In 2017, a hot Jupiter exoplanet (b) was discovered to orbit the star, followed by a hot super-Earth (c) in 2022 and a cold super-Jupiter (d) in 2024. This makes WASP-132 one of the only stars with planets both near a hot Jupiter and much farther out, alongside WASP-47.

==Planetary system==

The WASP-132 planetary system
| Companion (in order from star) | Mass | Semimajor axis (AU) | Orbital period (days) | Eccentricity | Inclination (°) | Radius |
|---|---|---|---|---|---|---|
| c | 6.26+1.84 −1.83 M_{🜨} | 0.01833±0.00079 | 1.01153624+0.00000093 −0.00000086 | — | 88.82+0.67 −0.69 | 1.841+0.094 −0.093 R_{🜨} |
| b | 0.428±0.015 M_{J} | 0.0674±0.0029 | 7.1335164±0.0000019 | 0.0163+0.069 −0.067 | 89.46+0.13 −0.11 | 0.901±0.038 R_{J} |
| d | ≥5.16±0.52 M_{J} | 2.71±0.12 | 1816.6±44.4 | 0.120±0.078 | — | — |

===WASP-132b===
In 2017, the discovery of WASP-132b was announced alongside that of six other hot Jupiters. It was found through the analysis of transit photometry data obtained between May 2006 and June 2012 by WASP-South at the South African Astronomical Observatory, and was subsequently confirmed by radial velocity observations by the Swiss 1.2-metre Leonhard Euler Telescope's CORALIE spectrograph (March 2014 - March 2016) and transit photometry observations at TRAPPIST (5 May 2014).

The planet is relatively small for a hot Jupiter, having a mass less than half of Jupiter's and a radius 10% smaller. Due to the host star's dimness, it was the second least irradiated hot Jupiter discovered by WASP at the time of discovery, with an equilibrium temperature of 763±16 K (763 K); only WASP-59b was colder at 670±35 K (670 K).

===WASP-132c===
From TESS observations conducted in 2019, a new transit signal was found to occur every 1.01153 d, which was confirmed to be caused by a planet with a radius 1.85 times that of Earth in 2022. Archived radial velocity data from CORALIE and subsequent observations with HARPS indicate that the mass of the planet is approximately 6.26±1.84 M_Earth, corresponding to a bulk density of 5.47±1.96 g.cm-3, consistent with an Earth-like composition.

----------------------------------------

> YOUR TASKS:
(1) According to the WASP-132 excerpt, in what year was the cold super-Jupiter (d) discovered?
(2) Please copy word for word the passage of the WASP-132 excerpt that begins with the words containing "The planet is relatively" and ends with "670±35 K (670 K).".
You won't need the listing for anything here.

----------------------------------------

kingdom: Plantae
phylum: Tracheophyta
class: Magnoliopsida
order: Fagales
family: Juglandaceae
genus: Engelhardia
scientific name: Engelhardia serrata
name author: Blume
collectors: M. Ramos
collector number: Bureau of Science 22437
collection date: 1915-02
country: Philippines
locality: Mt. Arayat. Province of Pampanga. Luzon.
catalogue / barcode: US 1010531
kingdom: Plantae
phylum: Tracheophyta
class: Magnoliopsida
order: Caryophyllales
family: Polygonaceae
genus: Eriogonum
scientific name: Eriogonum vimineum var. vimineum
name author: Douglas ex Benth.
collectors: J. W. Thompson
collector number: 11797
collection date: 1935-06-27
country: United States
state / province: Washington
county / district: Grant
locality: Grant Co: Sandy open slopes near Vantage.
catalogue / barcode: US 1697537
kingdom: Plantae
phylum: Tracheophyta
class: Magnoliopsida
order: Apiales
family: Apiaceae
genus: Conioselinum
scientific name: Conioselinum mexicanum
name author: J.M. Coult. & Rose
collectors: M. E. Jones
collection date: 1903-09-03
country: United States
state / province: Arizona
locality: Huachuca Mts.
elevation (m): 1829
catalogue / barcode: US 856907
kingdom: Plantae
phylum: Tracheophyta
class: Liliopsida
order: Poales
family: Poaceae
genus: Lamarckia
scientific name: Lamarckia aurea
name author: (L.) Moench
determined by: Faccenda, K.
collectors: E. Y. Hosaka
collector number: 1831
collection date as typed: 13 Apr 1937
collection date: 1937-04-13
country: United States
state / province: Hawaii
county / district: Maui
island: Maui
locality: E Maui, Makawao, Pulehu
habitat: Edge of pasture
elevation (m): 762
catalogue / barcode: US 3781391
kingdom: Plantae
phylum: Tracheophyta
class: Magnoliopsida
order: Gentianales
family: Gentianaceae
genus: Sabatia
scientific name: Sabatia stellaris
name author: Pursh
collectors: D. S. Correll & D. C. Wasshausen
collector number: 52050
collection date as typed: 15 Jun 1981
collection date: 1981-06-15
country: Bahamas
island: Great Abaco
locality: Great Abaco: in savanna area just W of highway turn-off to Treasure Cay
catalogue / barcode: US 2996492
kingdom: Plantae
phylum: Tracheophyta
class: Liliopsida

----------------------------------------

> SOLUTIONS BY TASK:
(1) 2024

(2)
The planet is relatively small for a hot Jupiter, having a mass less than half of Jupiter's and a radius 10% smaller. Due to the host star's dimness, it was the second least irradiated hot Jupiter discovered by WASP at the time of discovery, with an equilibrium temperature of 763±16 K (763 K); only WASP-59b was colder at 670±35 K (670 K).